Measured productivity impacts + how Copilot usage telemetry relates to perceived productivity (ACM CACM write-up; DOI:10.1145/3633453)

Key content
  • Study design (survey + telemetry, 2022 preview):
    • Survey emailed to 17,420 preview users; 2,047 responses matched to IDE telemetry.
    • Focus period: 4 weeks leading up to survey completion (most responses within first 2 days, on/before Feb 12, 2022).
    • Survey built on SPACE; used S, P, C, E (excluded self-reported Activity). Aggregate productivity = mean of 12 measures (11 SPACE statements + “I am more productive…”), excluding skipped items.

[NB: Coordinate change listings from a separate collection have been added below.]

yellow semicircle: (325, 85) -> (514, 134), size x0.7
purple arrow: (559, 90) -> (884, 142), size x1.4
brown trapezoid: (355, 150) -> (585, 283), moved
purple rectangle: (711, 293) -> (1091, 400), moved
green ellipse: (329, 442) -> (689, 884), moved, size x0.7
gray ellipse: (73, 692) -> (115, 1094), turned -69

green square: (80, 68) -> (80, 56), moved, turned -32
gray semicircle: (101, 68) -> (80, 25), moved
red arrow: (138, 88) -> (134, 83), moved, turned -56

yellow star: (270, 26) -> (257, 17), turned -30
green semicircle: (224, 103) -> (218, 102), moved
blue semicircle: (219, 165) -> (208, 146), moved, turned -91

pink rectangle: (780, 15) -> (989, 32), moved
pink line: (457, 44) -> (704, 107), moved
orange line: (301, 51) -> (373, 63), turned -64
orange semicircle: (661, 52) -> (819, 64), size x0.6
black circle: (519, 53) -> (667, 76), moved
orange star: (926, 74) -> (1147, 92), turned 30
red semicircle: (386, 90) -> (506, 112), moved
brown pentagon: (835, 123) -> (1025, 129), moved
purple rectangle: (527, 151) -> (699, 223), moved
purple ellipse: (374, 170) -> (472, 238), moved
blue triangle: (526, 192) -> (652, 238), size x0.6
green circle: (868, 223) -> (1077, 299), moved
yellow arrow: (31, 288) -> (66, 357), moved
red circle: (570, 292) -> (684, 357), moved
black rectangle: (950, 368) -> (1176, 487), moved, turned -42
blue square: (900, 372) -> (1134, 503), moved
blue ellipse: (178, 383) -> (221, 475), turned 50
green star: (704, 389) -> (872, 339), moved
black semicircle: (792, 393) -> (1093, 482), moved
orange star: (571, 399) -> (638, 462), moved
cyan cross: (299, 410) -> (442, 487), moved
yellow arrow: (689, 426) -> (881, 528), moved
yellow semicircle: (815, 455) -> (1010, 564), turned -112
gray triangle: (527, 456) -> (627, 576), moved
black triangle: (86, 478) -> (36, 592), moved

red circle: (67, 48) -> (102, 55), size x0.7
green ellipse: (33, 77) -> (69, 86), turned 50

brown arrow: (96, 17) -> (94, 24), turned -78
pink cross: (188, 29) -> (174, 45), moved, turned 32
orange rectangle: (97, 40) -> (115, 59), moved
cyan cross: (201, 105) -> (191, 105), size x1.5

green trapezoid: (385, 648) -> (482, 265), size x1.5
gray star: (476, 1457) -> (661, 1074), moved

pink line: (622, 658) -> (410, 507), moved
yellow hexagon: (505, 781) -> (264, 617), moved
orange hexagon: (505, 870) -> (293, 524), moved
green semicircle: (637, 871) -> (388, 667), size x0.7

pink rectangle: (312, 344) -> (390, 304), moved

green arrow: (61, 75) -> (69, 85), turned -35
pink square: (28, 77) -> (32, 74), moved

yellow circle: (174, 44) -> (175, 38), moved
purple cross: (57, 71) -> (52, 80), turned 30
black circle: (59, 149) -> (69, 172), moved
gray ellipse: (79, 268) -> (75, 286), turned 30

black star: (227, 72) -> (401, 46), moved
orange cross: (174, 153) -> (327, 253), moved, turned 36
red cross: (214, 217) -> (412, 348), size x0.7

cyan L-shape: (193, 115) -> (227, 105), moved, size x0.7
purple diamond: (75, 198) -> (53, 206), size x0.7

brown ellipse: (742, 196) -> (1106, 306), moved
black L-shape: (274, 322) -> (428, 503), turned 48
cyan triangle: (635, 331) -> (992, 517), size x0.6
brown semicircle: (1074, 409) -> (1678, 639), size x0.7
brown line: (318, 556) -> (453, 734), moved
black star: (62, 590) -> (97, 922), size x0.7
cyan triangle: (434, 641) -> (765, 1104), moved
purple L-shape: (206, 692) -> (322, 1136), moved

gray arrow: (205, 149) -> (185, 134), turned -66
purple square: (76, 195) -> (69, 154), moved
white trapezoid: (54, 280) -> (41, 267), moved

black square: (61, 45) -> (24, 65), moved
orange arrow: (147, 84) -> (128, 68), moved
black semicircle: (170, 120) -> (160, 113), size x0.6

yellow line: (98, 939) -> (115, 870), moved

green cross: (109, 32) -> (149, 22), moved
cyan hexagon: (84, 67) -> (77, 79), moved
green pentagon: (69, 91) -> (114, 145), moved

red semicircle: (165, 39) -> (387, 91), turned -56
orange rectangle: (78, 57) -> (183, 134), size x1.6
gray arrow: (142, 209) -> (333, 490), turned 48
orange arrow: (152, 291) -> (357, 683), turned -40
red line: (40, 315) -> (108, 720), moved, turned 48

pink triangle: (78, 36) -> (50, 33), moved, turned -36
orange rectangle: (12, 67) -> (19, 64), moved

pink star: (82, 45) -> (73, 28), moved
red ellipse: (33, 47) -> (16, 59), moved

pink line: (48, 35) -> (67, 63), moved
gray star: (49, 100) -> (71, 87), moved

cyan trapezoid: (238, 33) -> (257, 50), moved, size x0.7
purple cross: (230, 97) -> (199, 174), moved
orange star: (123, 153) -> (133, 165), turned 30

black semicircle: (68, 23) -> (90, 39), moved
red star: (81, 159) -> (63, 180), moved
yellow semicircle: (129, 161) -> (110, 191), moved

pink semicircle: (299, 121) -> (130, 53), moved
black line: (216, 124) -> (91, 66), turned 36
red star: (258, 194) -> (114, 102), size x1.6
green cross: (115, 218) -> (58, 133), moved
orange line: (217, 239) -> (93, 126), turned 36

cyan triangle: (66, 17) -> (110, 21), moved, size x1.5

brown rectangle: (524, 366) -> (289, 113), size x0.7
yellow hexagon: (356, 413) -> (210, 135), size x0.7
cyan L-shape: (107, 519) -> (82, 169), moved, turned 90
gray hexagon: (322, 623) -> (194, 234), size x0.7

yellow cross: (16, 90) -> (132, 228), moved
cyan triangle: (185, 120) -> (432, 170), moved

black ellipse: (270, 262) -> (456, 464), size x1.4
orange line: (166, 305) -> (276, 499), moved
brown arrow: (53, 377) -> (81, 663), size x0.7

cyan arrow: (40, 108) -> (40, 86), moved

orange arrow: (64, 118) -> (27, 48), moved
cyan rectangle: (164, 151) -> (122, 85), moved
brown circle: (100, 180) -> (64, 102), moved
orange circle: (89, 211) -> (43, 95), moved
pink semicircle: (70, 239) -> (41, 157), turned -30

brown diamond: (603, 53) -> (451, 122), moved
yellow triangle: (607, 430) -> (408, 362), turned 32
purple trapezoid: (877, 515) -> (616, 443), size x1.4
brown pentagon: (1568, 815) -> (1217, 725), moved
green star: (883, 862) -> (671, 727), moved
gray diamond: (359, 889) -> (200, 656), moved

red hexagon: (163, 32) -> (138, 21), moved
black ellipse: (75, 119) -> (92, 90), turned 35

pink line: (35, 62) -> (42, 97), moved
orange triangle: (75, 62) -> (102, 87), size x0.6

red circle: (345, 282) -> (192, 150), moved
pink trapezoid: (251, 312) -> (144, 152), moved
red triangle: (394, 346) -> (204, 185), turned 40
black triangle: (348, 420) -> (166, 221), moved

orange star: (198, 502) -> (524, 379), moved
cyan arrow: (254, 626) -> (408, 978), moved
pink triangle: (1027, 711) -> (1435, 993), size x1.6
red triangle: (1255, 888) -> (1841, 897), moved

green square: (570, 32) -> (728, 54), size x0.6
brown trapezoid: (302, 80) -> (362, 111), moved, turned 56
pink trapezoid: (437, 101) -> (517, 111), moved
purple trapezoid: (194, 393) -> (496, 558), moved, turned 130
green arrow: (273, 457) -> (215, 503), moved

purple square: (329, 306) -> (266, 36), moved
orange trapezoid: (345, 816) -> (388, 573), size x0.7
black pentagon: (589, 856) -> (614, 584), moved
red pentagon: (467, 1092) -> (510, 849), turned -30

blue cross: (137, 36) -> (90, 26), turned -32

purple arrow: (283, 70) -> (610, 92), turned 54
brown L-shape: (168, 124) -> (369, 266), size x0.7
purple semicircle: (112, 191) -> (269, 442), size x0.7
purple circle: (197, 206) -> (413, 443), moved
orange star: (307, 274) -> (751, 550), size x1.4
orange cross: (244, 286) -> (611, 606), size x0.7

  • Telemetry event funnel (Table 1): opportunity, shown, accepted, accepted_char, mostly_unchanged_X (Levenshtein distance < 33%) at X ∈ {30,120,300,600}s, unchanged_X at same X, and (active) hour.
  • Core metric formulas (Table 2; “X_per_Y” normalization):
    • Acceptance rate = accepted_per_shown = (# accepted completions) / (# shown completions).
    • Shown rate = shown_per_opportunity.
    • Acceptance frequency = accepted_per_active_hour.
    • Contribution speed = accepted_char_per_active_hour.
    • Persistence rate = unchanged_X_per_accepted; Fuzzy persistence = mostly_unchanged_X_per_accepted.
  • Key empirical findings:
    • Acceptance rate is the strongest positive predictor of perceived productivity, outperforming persistence-based metrics.
    • PLS regression: Component 1 explains 43.2% of variance; Component 2 explains 21.2%; both draw strongly from acceptance rate.
  • Controlled experiment (speed): 95 pro developers, JS HTTP server task.
    • Completion success: 78% (Copilot) vs 70% (control).
    • Time: 1h11m (Copilot) vs 2h41m (control)55% faster; P = .0017; 95% CI [21%, 89%].